What is asked:
A – Reproduce, word for word, everything in the adoption forum thread from "## Jess75 (Nov" down to "so alone now.".
B – Extend the adoption forum thread, picking up immediately after its final sentence.

═════ Text to read

I so relate to this! We are often on the same page MAK! That early morning cry/yell alarm still drives me mad!


----------



## Jess75 (Nov 4, 2005)

Mummyelf and wynster thanks so much for your pm's. I feel so bad as I know I have replied to one of you but it's not showing who in my sent mail. Whoever I have missed I am so sorry but really appreciate both your kind words.

Thanks to everyone here who has shared their experience also I don't feel so alone now.

Xx


----------



## crazyspaniel (Sep 12, 2012)

Hi jess,
 I'm in a very similar position to you although BC is a little older so probably understands the situation a little better.
We had extended intros due to legal problems so I ended up doing the end of intros and placement by myself as dh had to go to work. If I'm honest I spent most of the journeys to and from fcs crying and I'm not even sure why.... 

Then there was the guilt, if I spent time with one I felt guilty about the other one!

All I can say is it does pass.....

══════════
═════ Data entries

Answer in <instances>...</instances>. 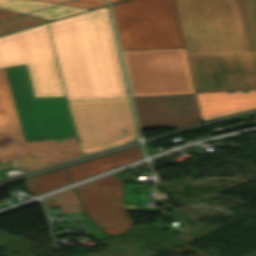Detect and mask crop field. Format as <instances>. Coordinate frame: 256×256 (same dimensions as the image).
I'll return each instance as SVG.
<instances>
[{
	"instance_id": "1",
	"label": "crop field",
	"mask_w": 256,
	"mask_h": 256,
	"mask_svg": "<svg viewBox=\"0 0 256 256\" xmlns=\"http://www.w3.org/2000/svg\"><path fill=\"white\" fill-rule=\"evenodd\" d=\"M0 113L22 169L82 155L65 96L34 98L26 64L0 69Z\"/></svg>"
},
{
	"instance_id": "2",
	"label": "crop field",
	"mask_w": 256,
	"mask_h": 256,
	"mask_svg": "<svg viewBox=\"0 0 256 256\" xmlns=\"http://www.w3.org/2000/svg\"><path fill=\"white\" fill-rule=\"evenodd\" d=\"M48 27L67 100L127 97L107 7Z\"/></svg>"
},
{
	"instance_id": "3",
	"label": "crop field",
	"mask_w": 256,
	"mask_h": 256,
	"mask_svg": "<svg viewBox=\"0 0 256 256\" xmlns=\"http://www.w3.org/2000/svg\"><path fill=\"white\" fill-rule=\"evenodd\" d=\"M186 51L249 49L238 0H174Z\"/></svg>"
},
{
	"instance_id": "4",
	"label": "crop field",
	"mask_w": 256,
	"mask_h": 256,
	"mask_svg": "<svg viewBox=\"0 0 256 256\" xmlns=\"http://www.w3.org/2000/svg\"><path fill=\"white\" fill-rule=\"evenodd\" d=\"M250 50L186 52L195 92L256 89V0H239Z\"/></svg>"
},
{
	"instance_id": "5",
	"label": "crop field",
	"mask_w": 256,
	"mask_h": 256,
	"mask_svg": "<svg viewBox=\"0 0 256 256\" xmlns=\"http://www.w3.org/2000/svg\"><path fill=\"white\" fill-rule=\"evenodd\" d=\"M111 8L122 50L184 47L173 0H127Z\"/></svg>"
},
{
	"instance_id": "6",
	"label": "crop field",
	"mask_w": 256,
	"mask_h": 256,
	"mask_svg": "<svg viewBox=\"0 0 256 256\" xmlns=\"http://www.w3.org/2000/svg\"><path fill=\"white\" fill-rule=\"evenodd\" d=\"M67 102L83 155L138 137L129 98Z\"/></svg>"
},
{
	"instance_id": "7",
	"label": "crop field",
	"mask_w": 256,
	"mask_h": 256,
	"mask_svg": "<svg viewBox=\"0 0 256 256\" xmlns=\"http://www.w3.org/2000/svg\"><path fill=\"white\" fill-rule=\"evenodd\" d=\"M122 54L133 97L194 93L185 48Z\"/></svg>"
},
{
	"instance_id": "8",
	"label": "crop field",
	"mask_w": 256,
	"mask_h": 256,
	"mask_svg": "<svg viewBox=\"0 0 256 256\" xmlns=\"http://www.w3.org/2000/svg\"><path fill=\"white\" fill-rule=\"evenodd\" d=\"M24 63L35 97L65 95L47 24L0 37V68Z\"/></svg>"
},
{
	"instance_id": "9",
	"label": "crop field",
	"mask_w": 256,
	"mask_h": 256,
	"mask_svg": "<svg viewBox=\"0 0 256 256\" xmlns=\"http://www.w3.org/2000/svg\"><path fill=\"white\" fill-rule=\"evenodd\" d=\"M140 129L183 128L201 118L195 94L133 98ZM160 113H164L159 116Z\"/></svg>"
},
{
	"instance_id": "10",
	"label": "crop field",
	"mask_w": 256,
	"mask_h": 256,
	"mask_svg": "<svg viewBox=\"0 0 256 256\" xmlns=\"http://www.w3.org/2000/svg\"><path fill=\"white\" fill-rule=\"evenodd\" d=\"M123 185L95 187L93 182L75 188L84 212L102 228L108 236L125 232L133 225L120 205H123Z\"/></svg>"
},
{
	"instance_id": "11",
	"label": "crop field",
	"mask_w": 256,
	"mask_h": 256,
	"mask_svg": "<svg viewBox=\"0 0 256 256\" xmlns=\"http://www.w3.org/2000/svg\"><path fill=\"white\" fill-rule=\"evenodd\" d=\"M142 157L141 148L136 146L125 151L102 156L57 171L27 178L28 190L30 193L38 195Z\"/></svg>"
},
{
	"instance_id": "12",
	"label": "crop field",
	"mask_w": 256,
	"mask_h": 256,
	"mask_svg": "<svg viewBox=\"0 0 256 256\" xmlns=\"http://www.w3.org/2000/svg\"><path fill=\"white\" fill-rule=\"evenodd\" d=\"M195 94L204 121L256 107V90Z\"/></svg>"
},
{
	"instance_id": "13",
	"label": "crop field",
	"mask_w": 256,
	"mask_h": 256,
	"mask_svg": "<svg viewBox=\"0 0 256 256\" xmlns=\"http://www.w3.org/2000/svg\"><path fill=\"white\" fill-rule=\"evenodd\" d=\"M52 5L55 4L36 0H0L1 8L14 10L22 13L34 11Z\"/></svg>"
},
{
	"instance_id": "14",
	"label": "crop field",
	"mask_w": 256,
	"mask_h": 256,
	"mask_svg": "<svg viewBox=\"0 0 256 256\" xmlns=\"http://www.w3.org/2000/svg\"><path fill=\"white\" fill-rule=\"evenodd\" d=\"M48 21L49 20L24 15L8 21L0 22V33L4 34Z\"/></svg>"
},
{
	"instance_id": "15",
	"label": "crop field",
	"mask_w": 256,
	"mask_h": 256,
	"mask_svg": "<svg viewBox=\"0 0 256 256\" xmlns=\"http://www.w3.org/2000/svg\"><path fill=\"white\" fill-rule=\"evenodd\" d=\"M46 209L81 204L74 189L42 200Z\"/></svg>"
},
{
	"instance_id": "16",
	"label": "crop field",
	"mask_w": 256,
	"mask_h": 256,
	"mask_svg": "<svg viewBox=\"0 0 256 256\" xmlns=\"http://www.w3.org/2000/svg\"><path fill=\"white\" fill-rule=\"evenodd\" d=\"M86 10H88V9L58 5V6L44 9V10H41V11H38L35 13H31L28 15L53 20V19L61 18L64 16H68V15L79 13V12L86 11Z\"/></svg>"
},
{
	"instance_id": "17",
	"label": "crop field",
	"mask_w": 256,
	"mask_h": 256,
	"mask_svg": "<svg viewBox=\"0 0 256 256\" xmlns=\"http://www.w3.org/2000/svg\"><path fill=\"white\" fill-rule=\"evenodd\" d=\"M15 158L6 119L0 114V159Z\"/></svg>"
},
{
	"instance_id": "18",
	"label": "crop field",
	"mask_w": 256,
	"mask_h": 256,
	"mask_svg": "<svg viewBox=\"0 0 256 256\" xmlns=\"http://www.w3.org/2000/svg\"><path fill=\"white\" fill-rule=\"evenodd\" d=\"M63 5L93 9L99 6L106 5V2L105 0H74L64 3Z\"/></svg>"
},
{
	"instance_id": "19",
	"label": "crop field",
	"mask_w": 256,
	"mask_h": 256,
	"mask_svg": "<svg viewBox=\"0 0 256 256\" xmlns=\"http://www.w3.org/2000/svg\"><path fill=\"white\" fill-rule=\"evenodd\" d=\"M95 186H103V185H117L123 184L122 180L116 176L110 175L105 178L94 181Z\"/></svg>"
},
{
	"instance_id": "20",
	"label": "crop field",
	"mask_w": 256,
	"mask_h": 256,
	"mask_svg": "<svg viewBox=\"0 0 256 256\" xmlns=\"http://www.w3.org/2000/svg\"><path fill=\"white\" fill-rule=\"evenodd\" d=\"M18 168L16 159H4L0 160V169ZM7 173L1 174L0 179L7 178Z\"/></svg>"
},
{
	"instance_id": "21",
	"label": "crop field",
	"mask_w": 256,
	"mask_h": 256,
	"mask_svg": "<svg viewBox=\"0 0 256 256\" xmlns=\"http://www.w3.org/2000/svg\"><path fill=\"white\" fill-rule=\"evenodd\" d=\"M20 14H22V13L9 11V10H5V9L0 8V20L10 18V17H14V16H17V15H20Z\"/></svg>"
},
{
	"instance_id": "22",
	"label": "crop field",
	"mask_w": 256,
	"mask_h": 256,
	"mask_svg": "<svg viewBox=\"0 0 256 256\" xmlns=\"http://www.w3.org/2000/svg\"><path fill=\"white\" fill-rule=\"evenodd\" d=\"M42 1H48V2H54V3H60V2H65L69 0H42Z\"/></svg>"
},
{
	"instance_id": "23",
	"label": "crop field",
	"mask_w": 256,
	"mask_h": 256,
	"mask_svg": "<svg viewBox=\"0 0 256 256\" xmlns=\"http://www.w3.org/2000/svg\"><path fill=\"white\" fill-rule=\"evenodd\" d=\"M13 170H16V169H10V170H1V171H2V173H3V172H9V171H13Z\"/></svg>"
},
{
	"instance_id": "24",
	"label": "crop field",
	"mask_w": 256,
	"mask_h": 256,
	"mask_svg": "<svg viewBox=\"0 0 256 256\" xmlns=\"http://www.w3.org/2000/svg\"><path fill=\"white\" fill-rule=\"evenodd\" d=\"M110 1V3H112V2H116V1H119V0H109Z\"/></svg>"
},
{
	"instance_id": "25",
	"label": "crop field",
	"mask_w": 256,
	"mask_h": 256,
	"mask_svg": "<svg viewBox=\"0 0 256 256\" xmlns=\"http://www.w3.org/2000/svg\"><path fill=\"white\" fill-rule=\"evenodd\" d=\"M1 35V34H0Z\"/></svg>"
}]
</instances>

══════════
═════ Data entries

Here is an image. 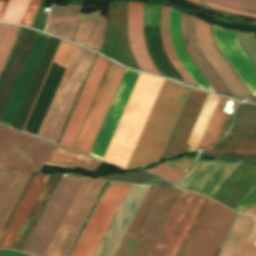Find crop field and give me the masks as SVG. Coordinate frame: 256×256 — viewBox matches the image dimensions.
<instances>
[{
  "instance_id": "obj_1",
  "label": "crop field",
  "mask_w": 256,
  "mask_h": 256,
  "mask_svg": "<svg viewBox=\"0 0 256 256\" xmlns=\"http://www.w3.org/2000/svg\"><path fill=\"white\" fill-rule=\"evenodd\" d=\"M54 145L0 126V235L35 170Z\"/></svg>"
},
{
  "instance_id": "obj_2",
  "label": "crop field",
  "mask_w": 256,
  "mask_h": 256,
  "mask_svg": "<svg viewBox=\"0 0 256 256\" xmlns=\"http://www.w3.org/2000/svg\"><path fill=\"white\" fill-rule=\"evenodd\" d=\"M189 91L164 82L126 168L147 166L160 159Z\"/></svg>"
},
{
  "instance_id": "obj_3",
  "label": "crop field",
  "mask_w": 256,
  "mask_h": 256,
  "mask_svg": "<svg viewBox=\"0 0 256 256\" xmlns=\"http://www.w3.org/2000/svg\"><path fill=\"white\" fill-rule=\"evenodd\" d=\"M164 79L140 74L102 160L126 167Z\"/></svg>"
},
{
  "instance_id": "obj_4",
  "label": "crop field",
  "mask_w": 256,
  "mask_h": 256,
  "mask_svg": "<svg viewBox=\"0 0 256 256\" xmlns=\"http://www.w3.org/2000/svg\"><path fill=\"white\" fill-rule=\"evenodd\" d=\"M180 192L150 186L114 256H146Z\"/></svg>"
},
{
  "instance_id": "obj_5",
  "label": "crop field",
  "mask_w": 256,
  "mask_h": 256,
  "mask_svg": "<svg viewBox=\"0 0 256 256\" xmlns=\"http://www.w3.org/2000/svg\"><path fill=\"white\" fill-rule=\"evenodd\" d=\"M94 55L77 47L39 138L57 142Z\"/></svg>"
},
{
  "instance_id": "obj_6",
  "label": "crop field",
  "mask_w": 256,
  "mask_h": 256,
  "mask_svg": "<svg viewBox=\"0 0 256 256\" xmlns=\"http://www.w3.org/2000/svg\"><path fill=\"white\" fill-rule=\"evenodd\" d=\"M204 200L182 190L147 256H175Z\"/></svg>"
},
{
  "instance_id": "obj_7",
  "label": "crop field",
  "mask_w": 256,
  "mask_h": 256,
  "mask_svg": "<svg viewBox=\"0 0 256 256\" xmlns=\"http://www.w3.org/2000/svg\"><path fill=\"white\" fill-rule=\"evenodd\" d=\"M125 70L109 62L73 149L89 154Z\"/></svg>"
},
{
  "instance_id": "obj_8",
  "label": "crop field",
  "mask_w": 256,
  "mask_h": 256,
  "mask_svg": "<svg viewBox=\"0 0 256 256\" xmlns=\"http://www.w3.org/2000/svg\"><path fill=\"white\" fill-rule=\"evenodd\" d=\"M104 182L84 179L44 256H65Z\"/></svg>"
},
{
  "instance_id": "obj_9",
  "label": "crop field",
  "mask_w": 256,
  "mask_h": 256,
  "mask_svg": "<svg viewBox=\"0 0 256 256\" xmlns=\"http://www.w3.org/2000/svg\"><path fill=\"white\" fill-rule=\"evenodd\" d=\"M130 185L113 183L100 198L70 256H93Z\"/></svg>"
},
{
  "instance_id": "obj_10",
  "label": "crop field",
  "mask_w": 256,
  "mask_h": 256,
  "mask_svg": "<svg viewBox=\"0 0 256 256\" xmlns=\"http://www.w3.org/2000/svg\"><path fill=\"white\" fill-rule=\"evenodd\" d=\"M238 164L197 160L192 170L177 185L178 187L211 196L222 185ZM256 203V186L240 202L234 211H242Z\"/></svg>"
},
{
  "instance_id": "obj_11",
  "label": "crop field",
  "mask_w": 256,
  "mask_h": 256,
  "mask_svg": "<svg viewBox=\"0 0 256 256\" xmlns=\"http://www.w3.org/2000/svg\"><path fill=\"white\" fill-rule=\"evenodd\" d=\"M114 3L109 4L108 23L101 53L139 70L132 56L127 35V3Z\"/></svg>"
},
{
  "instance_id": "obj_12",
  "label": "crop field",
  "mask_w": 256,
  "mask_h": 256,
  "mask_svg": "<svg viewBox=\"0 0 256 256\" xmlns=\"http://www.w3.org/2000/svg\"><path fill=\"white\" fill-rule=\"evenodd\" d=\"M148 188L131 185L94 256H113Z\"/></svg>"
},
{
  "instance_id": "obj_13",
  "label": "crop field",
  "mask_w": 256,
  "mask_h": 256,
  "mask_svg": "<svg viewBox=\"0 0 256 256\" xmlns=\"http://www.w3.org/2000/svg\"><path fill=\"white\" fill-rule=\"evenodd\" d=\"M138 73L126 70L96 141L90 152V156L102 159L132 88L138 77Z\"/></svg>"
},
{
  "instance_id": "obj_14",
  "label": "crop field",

══════════

Results of the tasks:
A –
## Jess75 (Nov 4, 2005)

Mummyelf and wynster thanks so much for your pm's. I feel so bad as I know I have replied to one of you but it's not showing who in my sent mail. Whoever I have missed I am so sorry but really appreciate both your kind words.

Thanks to everyone here who has shared their experience also I don't feel so alone now.

B –
Be gentle on yourself, having a ready made little person join your established family is soooo hard on everyone but things will improve I'm sure x

Sending virtual tea and cake your way xxx


----------



## Arrows (Nov 9, 2008)

I spent 3mths with baby blues even with just the first one! I loved him but the lack of sleep and complete change left me miserable and so seriously sleep deprived! I have people come over when he was asleep just to hug me and so I could cry and they'd give me the encouragement to keep going. I went to one persons house just so I could sleep on her sofa with lo in my arms and be told I was not a bad parent!
Whatever way you'd gotten a 2nd child, the elder would still be jealous, you'd still be stressed and sleep deprived and there'd still be massive adjustments to make! DON'T BE SO HARD ON YOURSELF!!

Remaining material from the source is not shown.